» **EXERCISE DETAILS**
Scanning the entries below, copy every line that contains the word "formula".
(DATA SUPPLIED Opens)
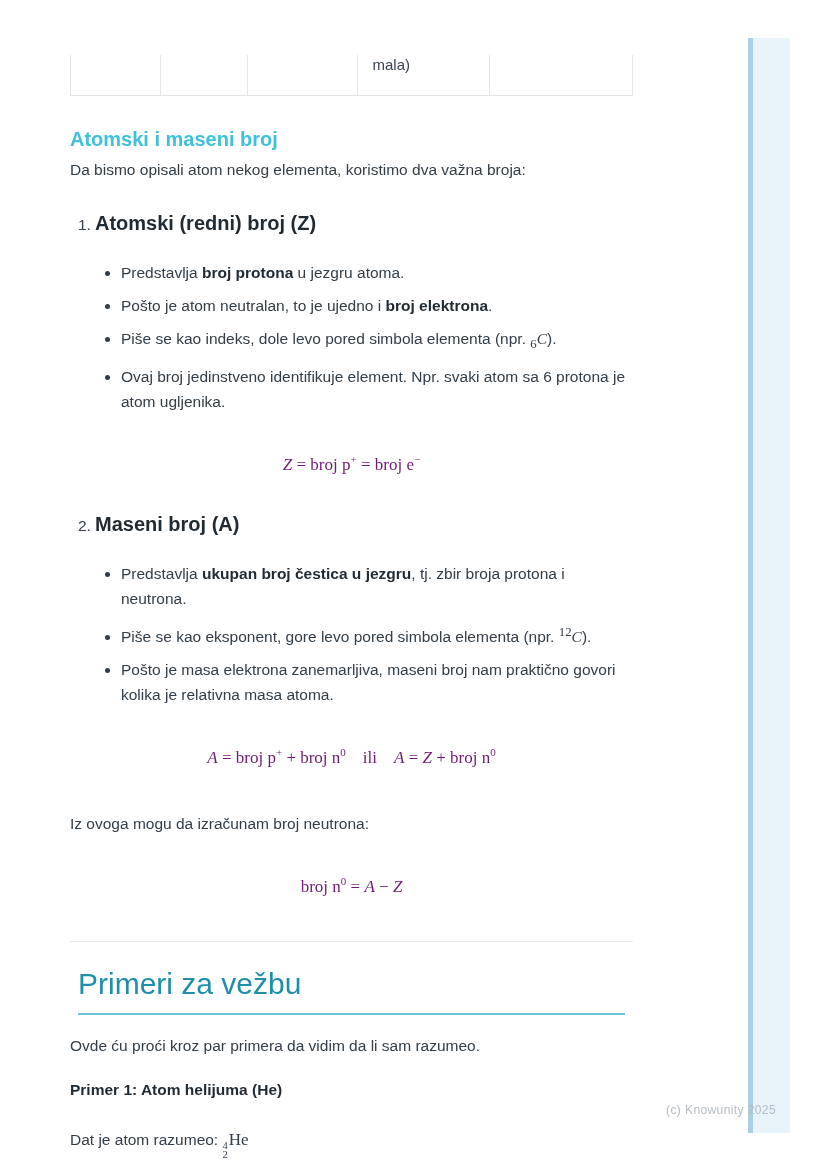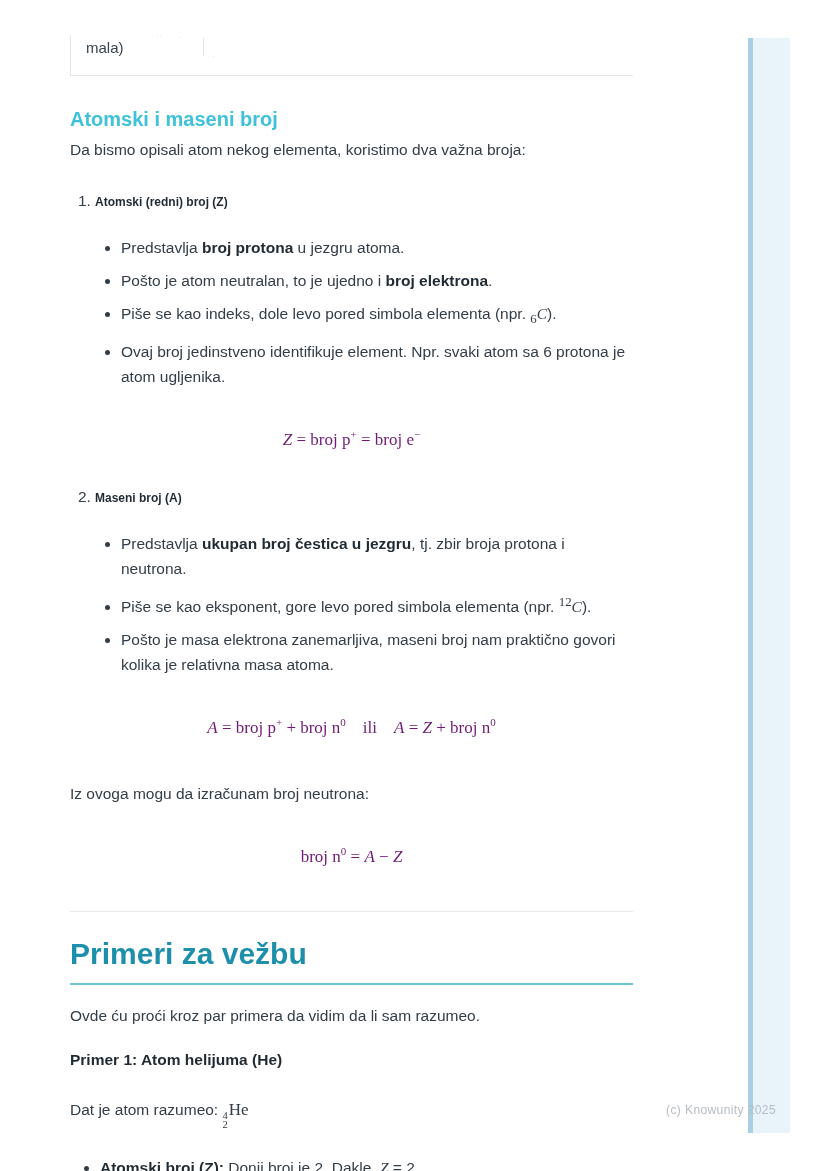--- a/index.html
+++ b/index.html
@@ -14,52 +14,52 @@
     --watermark:#b5bcc3;
   }
   html,body{margin:0;padding:0;background:#fff;}
   .page{
     position:relative;width:828px;height:1171px;background:#ffffff;overflow:hidden;
     font-family:"Liberation Sans",sans-serif;color:var(--body-text);
   }
   .content{position:absolute;left:70px;top:0;width:563px;}
 
   
-  .tbl{display:flex;margin-top:35px;height:41px;border-left:1px solid var(--border);
-       border-bottom:1px solid var(--border);box-sizing:border-box;flex-direction:column;}
+  .tbl{display:flex;margin-top:55px;height:41px;border-left:1px solid var(--border);
+       border-bottom:1px solid var(--border);box-sizing:border-box;}
   .tbl .cell{border-right:1px solid var(--border);box-sizing:border-box;
        font-size:15px;color:#3a4450;padding:1px 0 0 15px;}
   .c0{width:90px}.c1{width:87px}.c2{width:110px}.c3{width:133px}.c4{width:143px}
 
   h3.sub{margin:32px 0 0;font-size:20px;line-height:22px;font-weight:700;color:var(--subheading);}
   p{margin:0;font-size:15.5px;line-height:25px;}
   .intro{margin-top:7px;}
 
   .oli{display:flex;align-items:baseline;}
   .oli .onum{width:17px;margin-left:8px;flex:none;font-size:15.5px;color:var(--body-text);}
-  .oli .otitle{font-weight:700;font-size:12px;color:var(--bold-text);}
+  .oli .otitle{font-weight:700;font-size:20px;color:var(--bold-text);}
   .oli1{margin-top:30px;}
   .oli2{margin-top:38px;}
 
   ul.bul{margin:25px 0 0;padding:0 0 0 51px;list-style:disc;}
   ul.bul li{font-size:15.5px;line-height:25px;margin-bottom:8px;}
   ul.bul li:last-child{margin-bottom:0;}
 
   .b{font-weight:700;color:var(--bold-text);}
   .i{font-style:italic;}
   .serif{font-family:"Liberation Serif",serif;}
 
   .formula{margin-top:39px;text-align:center;font-family:"Liberation Serif",serif;
            font-size:17px;color:#701a75;}
   .formula sup{font-size:11px;}
 
   .neutron-note{margin-top:43px;}
   .divider{margin:45px 0 0;border:none;border-top:1px solid #e7e9ec;height:0;}
 
-  h1.main{margin:25px 0 0;font-size:30px;line-height:34px;font-weight:700;color:var(--heading);
+  h1.main{margin:25px 8px 0;font-size:30px;line-height:34px;font-weight:400;color:var(--heading);
           padding-bottom:12px;border-bottom:2px solid var(--heading-underline);}
   .intro2{margin-top:18px;}
   .ex-title{margin-top:19px;font-weight:700;color:var(--bold-text);}
   .given{margin-top:25px;}
 
   .nuclide{font-family:"Liberation Serif",serif;font-size:17px;white-space:nowrap;}
   .nuclide .stack{display:inline-flex;flex-direction:column;vertical-align:-4px;
                   font-size:10.5px;line-height:9px;text-align:left;margin-right:1px;}
 
   ul.exlist{margin:26px 0 0;padding:0 0 0 30px;list-style:disc;}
(DATA SUPPLIED Closes)
» **RESPONSE TO THIS EXERCISE**
   .formula{margin-top:39px;text-align:center;font-family:"Liberation Serif",serif;
   .formula sup{font-size:11px;}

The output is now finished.